Some actions use very little undo memory, so that you can do dozens of them before the earliest ones are deleted from this
history; other types of actions require massive amounts of undo memory. You can configure the amount of memory GIMP
allows for the undo history of each image, but in any situation, you should always be able to undo at least your 2-3 most
recent actions. (The most important action that is not undoable is closing an image. For this reason, GIMP asks you to
confirm that you really want to close the image if you have made any changes to it.)
Plug-ins Many, probably most, of the things you do to an image in GIMP are done by the GIMP application itself. However,
GIMP also makes extensive use of ‘plug-ins’ which are external programs that interact very closely with GIMP, and are
capable of manipulating images and other GIMP objects in very sophisticated ways. Many important plug-ins come
packaged together with GIMP, but there are also many available by other means. In fact, the ability to write plug-ins (and
scripts) is the easiest way for people not on the GIMP development team to add new capabilities to GIMP.

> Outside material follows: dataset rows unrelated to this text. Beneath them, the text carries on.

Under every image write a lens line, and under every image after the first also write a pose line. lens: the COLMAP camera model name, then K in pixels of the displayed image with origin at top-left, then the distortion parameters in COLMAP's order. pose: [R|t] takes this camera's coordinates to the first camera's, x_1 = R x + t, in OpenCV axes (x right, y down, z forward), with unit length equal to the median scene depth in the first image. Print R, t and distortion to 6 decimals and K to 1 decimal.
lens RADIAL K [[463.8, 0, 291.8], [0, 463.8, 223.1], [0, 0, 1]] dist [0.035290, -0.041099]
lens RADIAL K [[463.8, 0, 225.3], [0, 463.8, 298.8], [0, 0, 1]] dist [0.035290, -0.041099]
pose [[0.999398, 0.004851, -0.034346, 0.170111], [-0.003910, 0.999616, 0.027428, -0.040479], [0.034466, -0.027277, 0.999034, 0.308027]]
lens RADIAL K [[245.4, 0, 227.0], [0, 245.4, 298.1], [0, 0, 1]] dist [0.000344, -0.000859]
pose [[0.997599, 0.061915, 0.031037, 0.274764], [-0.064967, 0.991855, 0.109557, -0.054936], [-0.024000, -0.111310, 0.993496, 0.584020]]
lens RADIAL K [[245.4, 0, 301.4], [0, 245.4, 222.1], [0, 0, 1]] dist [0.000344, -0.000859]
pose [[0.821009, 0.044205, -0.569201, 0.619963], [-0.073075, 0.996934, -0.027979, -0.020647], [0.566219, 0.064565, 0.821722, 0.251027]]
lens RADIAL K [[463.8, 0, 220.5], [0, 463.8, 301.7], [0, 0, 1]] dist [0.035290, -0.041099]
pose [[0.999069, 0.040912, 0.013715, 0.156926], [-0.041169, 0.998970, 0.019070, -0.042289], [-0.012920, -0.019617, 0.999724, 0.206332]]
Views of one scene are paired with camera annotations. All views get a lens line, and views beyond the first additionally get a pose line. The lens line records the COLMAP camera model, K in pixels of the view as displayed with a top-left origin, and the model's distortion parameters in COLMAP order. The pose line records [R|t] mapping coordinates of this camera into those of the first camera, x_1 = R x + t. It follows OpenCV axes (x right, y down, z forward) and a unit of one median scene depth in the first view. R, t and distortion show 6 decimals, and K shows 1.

All of the commands in the Filters menu, and a substantial number of commands in other menus, are actually implemented
by plug-ins.
Scripts In addition to plug-ins, which are programs written in the C language, GIMP can also make use of scripts. The largest
number of existing scripts are written in a language called Script-Fu, which is special to GIMP (for those who care, it
is a dialect of the Lisp-like language called Scheme). It is also possible to write GIMP scripts in Python or Perl. These
languages are more flexible and powerful than Script-Fu; their disadvantage is that they depend on software that does not
automatically come packaged with GIMP, so they are not guaranteed to work correctly in every GIMP installation.